I explained that she lived in Monaco (kind of like France, yes) and that she’d turned my dad against me over the years so that we were almost entirely estranged (not a complete lie)。 I wanted to freak her out and teach her a lesson. Did he know anything about smart houses? He knew a little, he said, but came back to me a day later fully clued up on the different methods used by companies who offered smart technology. The kid must have been up all night reading about all the ways you could infiltrate a home like Janine’s, and he was confident that we could get into her hub. The best way would be if we could get a new device into the house – if you can add another item to the system, we can take control of the whole thing. Are you planning a visit any time soon? This threw me. I had hoped that we’d be able to access the home hub without ever having to set foot inside the property and I had no clue as to how I might be able to get into Janine’s apartment without risking everything. I wasn’t a cat burglar and I had no illusions about how well secured it would be. But then, I’d never actually been to Monaco to see how Janine lived for myself. I had some holiday to take, there was no harm in seeing the lie of the land, even if it meant knowing for sure that there was no way to carry out this particular plan.

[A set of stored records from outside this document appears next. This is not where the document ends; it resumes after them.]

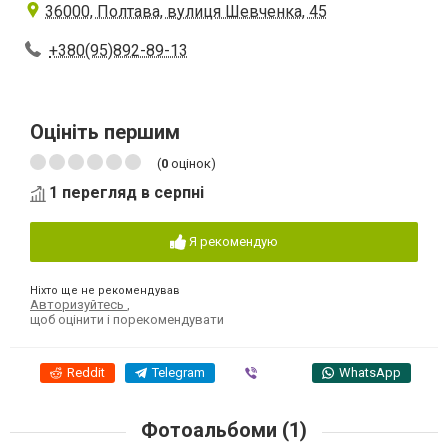
36000, Полтава, вулиця Шевченка, 45
+380(95)892-89-13
Оцініть першим
(
0
оцінок)
1 перегляд в серпні
Я рекомендую
Ніхто ще не рекомендував
Авторизуйтесь
,
щоб оцінити і порекомендувати
Reddit
Telegram
Viber
WhatsApp
Фотоальбоми (1)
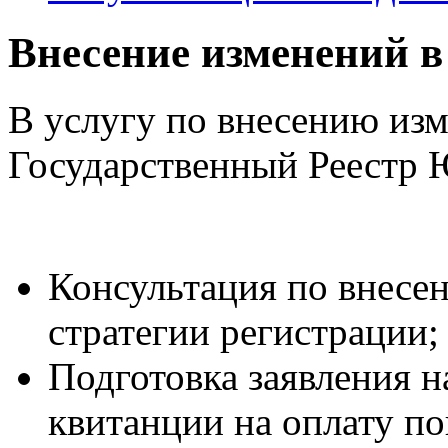
Внесение изменений
В услугу по внесению и
Государственный Реестр 
Консультация по внесе
стратегии регистрации;
Подготовка заявления 
квитанции на оплату по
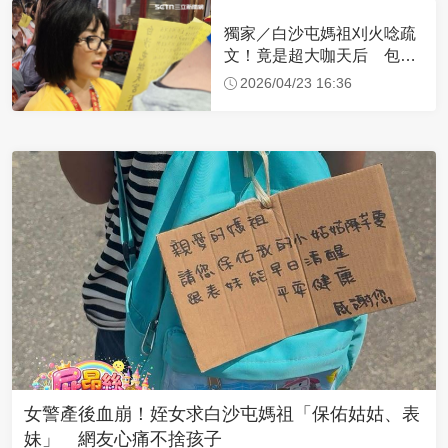
獨家／白沙屯媽祖刈火唸疏
文！竟是超大咖天后 包尿
布忍尿5小時不喊累
2026/04/23 16:36
女警產後血崩！姪女求白沙屯媽祖「保佑姑姑、表
妹」 網友心痛不捨孩子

I told Pete that I was going to be out there in a couple of weeks but wasn’t sure if I’d actually be invited in. She hates me lol, I wrote, and I usually stay with my mum at a hotel and see my dad when she’s not around. It was weak, but if Pete thought this was a weird familial set-up, he didn’t say. Despite nearly being an adult, his family made him go to church twice a week and every day during the holidays, so I guess he didn’t have a great yardstick for what was healthy.